What does a brave new world, post-pandemic, mean for the CISO and their strategies? Clare Ward, Transformation, Security and Aviation Specialist; Joe Voje, CISO, Oregon Health and Science University; Dan Bowden, VP & CISO, Sentara Healthcare; Alejandro Becerra, Group CISO, Telefonica; and Jim Shook, Director of Cybersecurity and Compliance Practice, Dell Technologies.
Security in a crisis
“It’s been an unprecedented time for us in healthcare, in the US,” reported Dan Bowden. “We changed our model to adapt to the current state of affairs, converting to telehealth-only work for at least two months in non-urgent, non-COVID-19 related cases. That really stressed our digital and security capabilities.
“We looked hard at the controls we had to manage remote access effectively,” he continued. “We already had two-factor authentication, authorization and privileged access management across all endpoints, so our main objective was to review and test our capabilities so we would be comfortable with remote working in the medium to long term.”
Sentara Health had to work these through within a cloud environment alongside a far higher proportion of businesses than before—all because of the pandemic. It was an additional layer of tension. “We suddenly knew what cloud server disruption was like and we had to reconcile that downtime with the business needs, with executive management…”
Another healthcare provider, Oregon Health and Science University, had also expanded its digital and telehealth services much before the crisis, and benefited from the robust, mature security program they had put in place alongside. What surprised its security lead, Joe Voje, was cultural.
“We saw far more willingness across the organization to cooperate with us,” said Voje, “and my aim is to maintain that level into day-to-day operations. The second thing I noticed is that we were far more comfortable with accepting more risk. I think it was because we knew we were directly saving people’s lives with our decisions.”
Head start for early adopters
From Telefonica’s perspective, even though they don’t form part of a pandemic’s first line of defense like a healthcare provider, its infrastructure is vital in the everyday running of society. According to its CISO, it “had no downtime” and much of that can be attributed to the global business already incredibly digitized.
“Almost every part of the business has experience with remote working,” explained Alejandro Becerra, “which made any cultural transition to mass remote working all that much easier. Of course, this year presented some specific challenges but we had a head start, if you like”

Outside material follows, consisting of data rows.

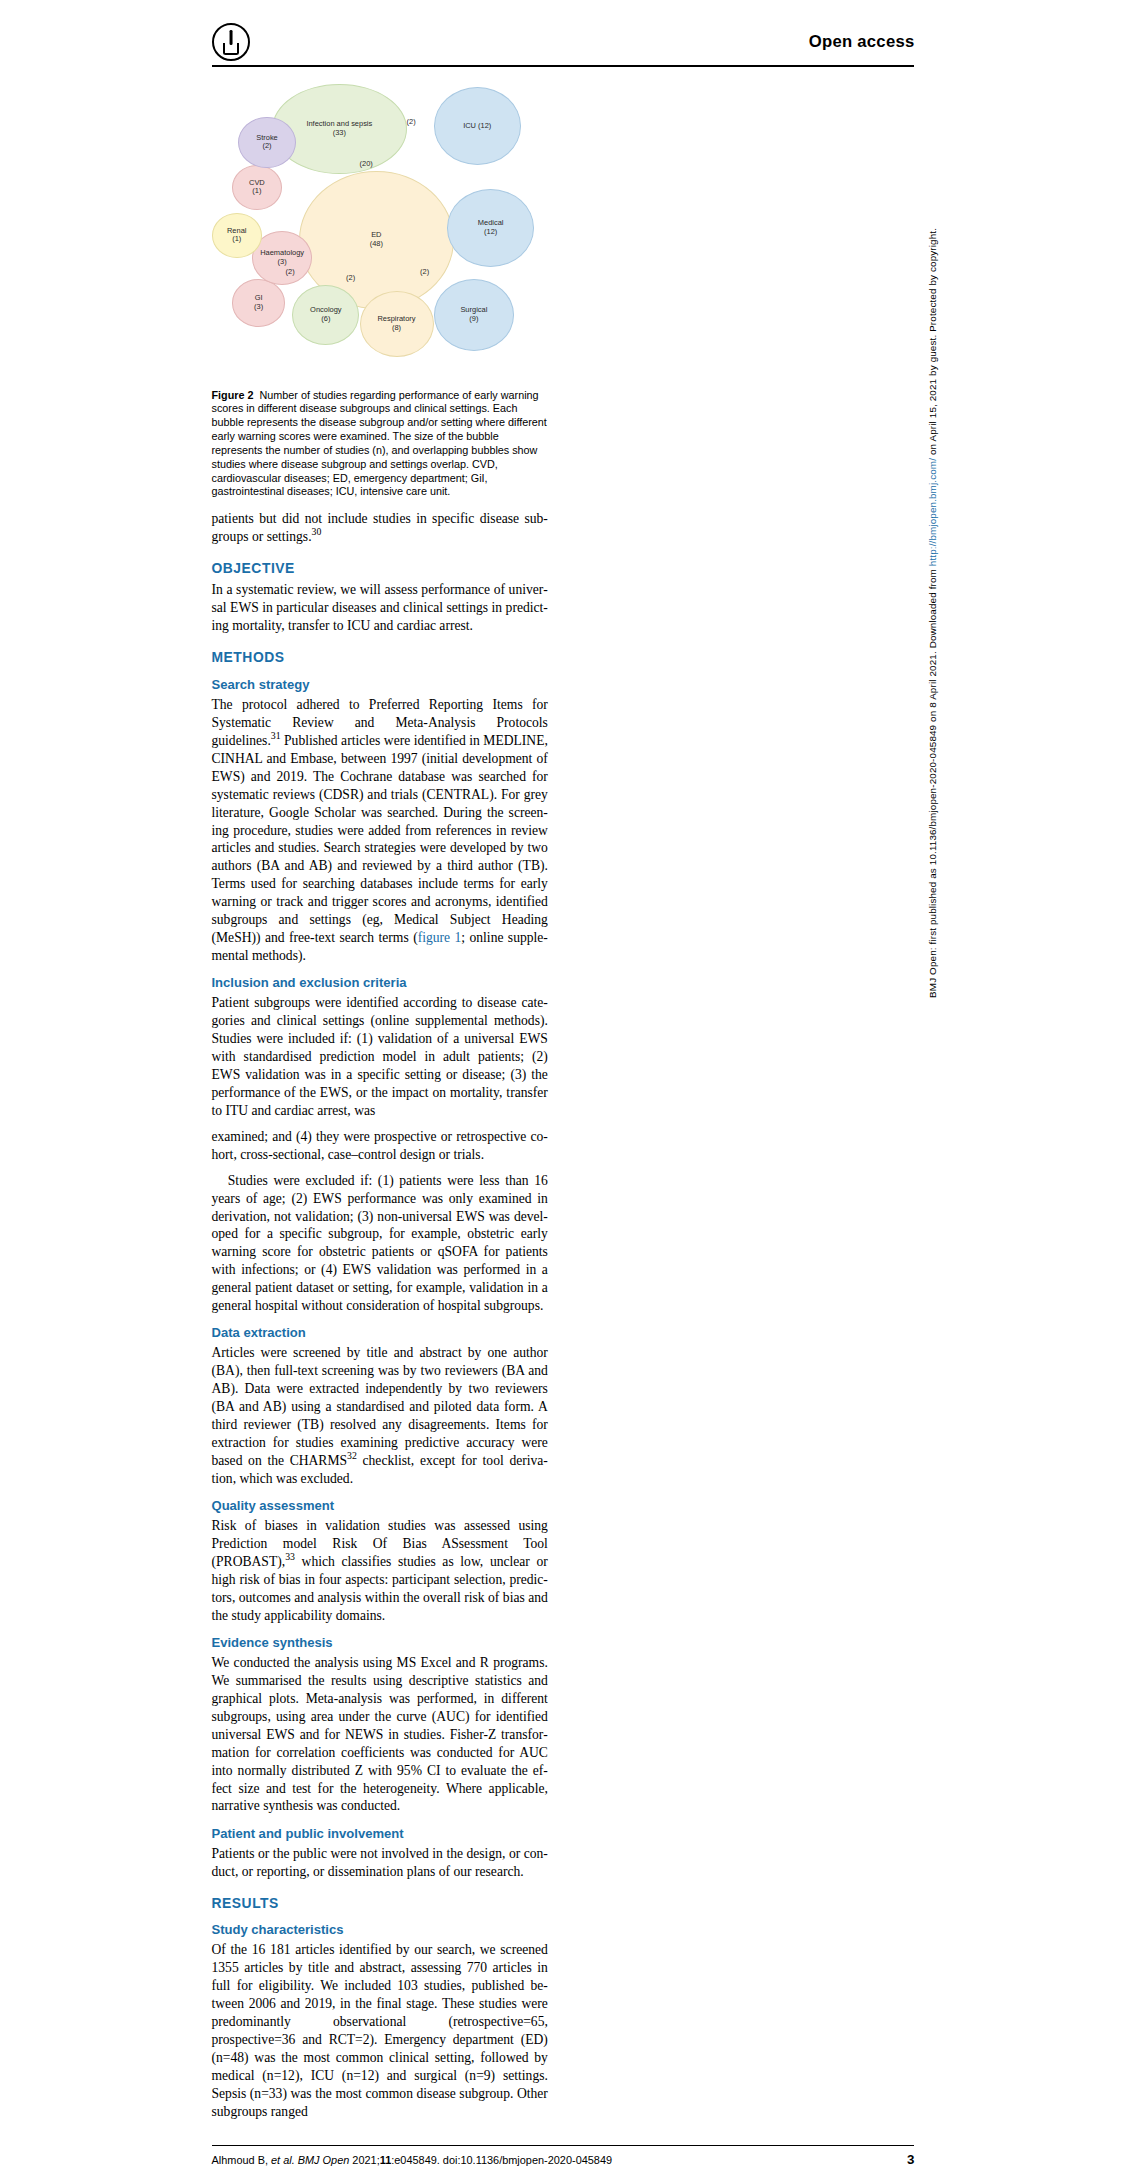BMJ Open: first published as 10.1136/bmjopen-2020-045849 on 8 April 2021. Downloaded from http://bmjopen.bmj.com/ on April 15, 2021 by guest. Protected by copyright.
Open access
ED
(48)
ICU (12)
Infection and sepsis
(33)
Medical
(12)
Surgical
(9)
Respiratory
(8)
Oncology
(6)
GI
(3)
Haematology
(3)
Renal
(1)
CVD
(1)
Stroke
(2)
(2) (20) (2) (2) (2)
Figure 2 Number of studies regarding performance of early warning scores in different disease subgroups and clinical settings. Each bubble represents the disease subgroup and/or setting where different early warning scores were examined. The size of the bubble represents the number of studies (n), and overlapping bubbles show studies where disease subgroup and settings overlap. CVD, cardiovascular diseases; ED, emergency department; GiI, gastrointestinal diseases; ICU, intensive care unit.
patients but did not include studies in specific disease subgroups or settings.30
Objective
In a systematic review, we will assess performance of universal EWS in particular diseases and clinical settings in predicting mortality, transfer to ICU and cardiac arrest.
Methods
Search strategy
The protocol adhered to Preferred Reporting Items for Systematic Review and Meta-Analysis Protocols guidelines.31 Published articles were identified in MEDLINE, CINHAL and Embase, between 1997 (initial development of EWS) and 2019. The Cochrane database was searched for systematic reviews (CDSR) and trials (CENTRAL). For grey literature, Google Scholar was searched. During the screening procedure, studies were added from references in review articles and studies. Search strategies were developed by two authors (BA and AB) and reviewed by a third author (TB). Terms used for searching databases include terms for early warning or track and trigger scores and acronyms, identified subgroups and settings (eg, Medical Subject Heading (MeSH)) and free-text search terms (figure 1; online supplemental methods).
Inclusion and exclusion criteria
Patient subgroups were identified according to disease categories and clinical settings (online supplemental methods). Studies were included if: (1) validation of a universal EWS with standardised prediction model in adult patients; (2) EWS validation was in a specific setting or disease; (3) the performance of the EWS, or the impact on mortality, transfer to ITU and cardiac arrest, was
examined; and (4) they were prospective or retrospective cohort, cross-sectional, case–control design or trials.
Studies were excluded if: (1) patients were less than 16 years of age; (2) EWS performance was only examined in derivation, not validation; (3) non-universal EWS was developed for a specific subgroup, for example, obstetric early warning score for obstetric patients or qSOFA for patients with infections; or (4) EWS validation was performed in a general patient dataset or setting, for example, validation in a general hospital without consideration of hospital subgroups.
Data extraction
Articles were screened by title and abstract by one author (BA), then full-text screening was by two reviewers (BA and AB). Data were extracted independently by two reviewers (BA and AB) using a standardised and piloted data form. A third reviewer (TB) resolved any disagreements. Items for extraction for studies examining predictive accuracy were based on the CHARMS32 checklist, except for tool derivation, which was excluded.
Quality assessment
Risk of biases in validation studies was assessed using Prediction model Risk Of Bias ASsessment Tool (PROBAST),33 which classifies studies as low, unclear or high risk of bias in four aspects: participant selection, predictors, outcomes and analysis within the overall risk of bias and the study applicability domains.
Evidence synthesis
We conducted the analysis using MS Excel and R programs. We summarised the results using descriptive statistics and graphical plots. Meta-analysis was performed, in different subgroups, using area under the curve (AUC) for identified universal EWS and for NEWS in studies. Fisher-Z transformation for correlation coefficients was conducted for AUC into normally distributed Z with 95% CI to evaluate the effect size and test for the heterogeneity. Where applicable, narrative synthesis was conducted.
Patient and public involvement
Patients or the public were not involved in the design, or conduct, or reporting, or dissemination plans of our research.
Results
Study characteristics
Of the 16 181 articles identified by our search, we screened 1355 articles by title and abstract, assessing 770 articles in full for eligibility. We included 103 studies, published between 2006 and 2019, in the final stage. These studies were predominantly observational (retrospective=65, prospective=36 and RCT=2). Emergency department (ED) (n=48) was the most common clinical setting, followed by medical (n=12), ICU (n=12) and surgical (n=9) settings. Sepsis (n=33) was the most common disease subgroup. Other subgroups ranged
Alhmoud B, et al. BMJ Open 2021;11:e045849. doi:10.1136/bmjopen-2020-045849
3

The questions CISOs should be asking themselves then is what next? This year has undoubtedly encouraged businesses they can move at speed when pushed and their CISOs are well equipped to match that pace. Claire Ward has much experience in the currently beleaguered sector of aviation and put some of these considerations to the group.
“‘What can you do with fewer people?’” she began, “‘How will you do things differently? Can you collaborate more, can you buy in [new technologies] instead of DIY, can you do more with less?’ These are some of the big questions CISOs are getting and the answers won’t be simple.”